Prakash Raj and Devyani have their moments in Swarnamukhi.  But if they were to honestly introspect on this film, they would be the first two people to admit that it is Parthiban that dominates this film from the 40-minute point to the finish. (I couldn’t say “start to finish” since he makes his entry around three quarters into the first hour!)  People typically wax eloquent about just the ingenuity, wit and sarcasm of his lines.  But in Swarnamukhi, he is a magnetic presence.  His body language is so assured, his large eyes so evocative and the vocal intonations pitch perfect that it is impossible to take your eyes off him.  Even his use of props like the bubble gum, Swarna’s slippers, the thaali, the anklet bell and the kari (with which he writes Swarna’s name all over the walls of his room) is expertly purposeful.  Every prop he uses gets a completely unexpected ‘climax’ of its own, none more so than the kari, which is part of the stunning sequence which I am about to describe.

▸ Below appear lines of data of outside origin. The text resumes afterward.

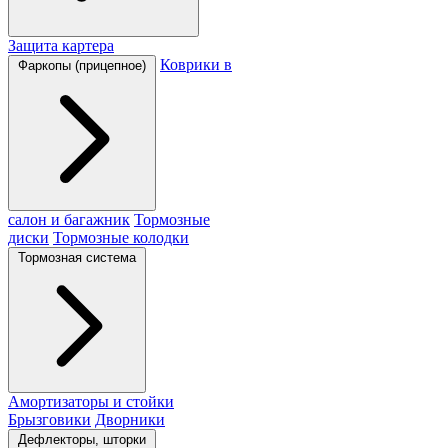
Защита картера
Коврики в
Фаркопы (прицепное)
салон и багажник
Тормозные
диски
Тормозные колодки
Тормозная система
Амортизаторы и стойки
Брызговики
Дворники
Дефлекторы, шторки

There is a nine-minute sequence which spans across two scenes - Swarna’s mother visits Pandian to request him to gracefully exit Swarna’s life, thereby allowing Swarna and Aakash to unite.  A maelstrom of escalating emotions from anger to indignation to devastation envelops Pandian.  This is where Parthiban summons all his acting chops.  The way he implodes with grief (once Fathima Babu leaves the house) is deeply moving – the manner in which he collapses to the floor is just about the perfect finish to this scene.  In what is an inspired editing choice, we cut straight to Devyani’s house.  The mirudangam that accompanies Parthiban’s entry into the house (slippers in hand) adds to the menace and sets up the scene brilliantly.  What follows is a tirade where Parthiban’s dialogue delivery is seen in its full glory – note the way his voice cracks when he says, “manasu poora nee thaan dee irukkey…”

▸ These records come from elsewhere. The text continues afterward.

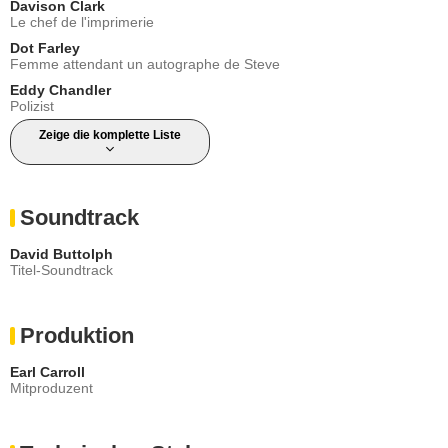
Davison Clark
Le chef de l'imprimerie
Dot Farley
Femme attendant un autographe de Steve
Eddy Chandler
Polizist
Zeige die komplette Liste
Soundtrack
David Buttolph
Titel-Soundtrack
Produktion
Earl Carroll
Mitproduzent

Click on the play button below to go directly to this sequence:
The movie has a melodramatic, slightly contrived finish (starting at the 2 hr 25 min point in the video above), where Pandian pretends to be a lustful, vengeful devil in order to unite Swarna and Aakash without letting them know of his sacrifice.  Here again, Parthiban skillfully juggles between several notes in his performance, always seamless in transition, never discordant.  The final line of the movie is an apt culmination of this actor’s showcase -- in a standout acting moment, he fiddles with the anklet bell (that is hanging around his neck) as he talks about fading out of Swarna's life.  As the character extricates himself as a point from the love triangle, the actor simultaneously finishes etching an indelible mark in the minds of the viewers.  As an unabashed admirer of the actor, I can only hope that he gets to make a mark in many more impactful pictures.  I have reason to be hopeful because the imprints of a man who has chalked out his own paadhai seldom get erased by time or tide!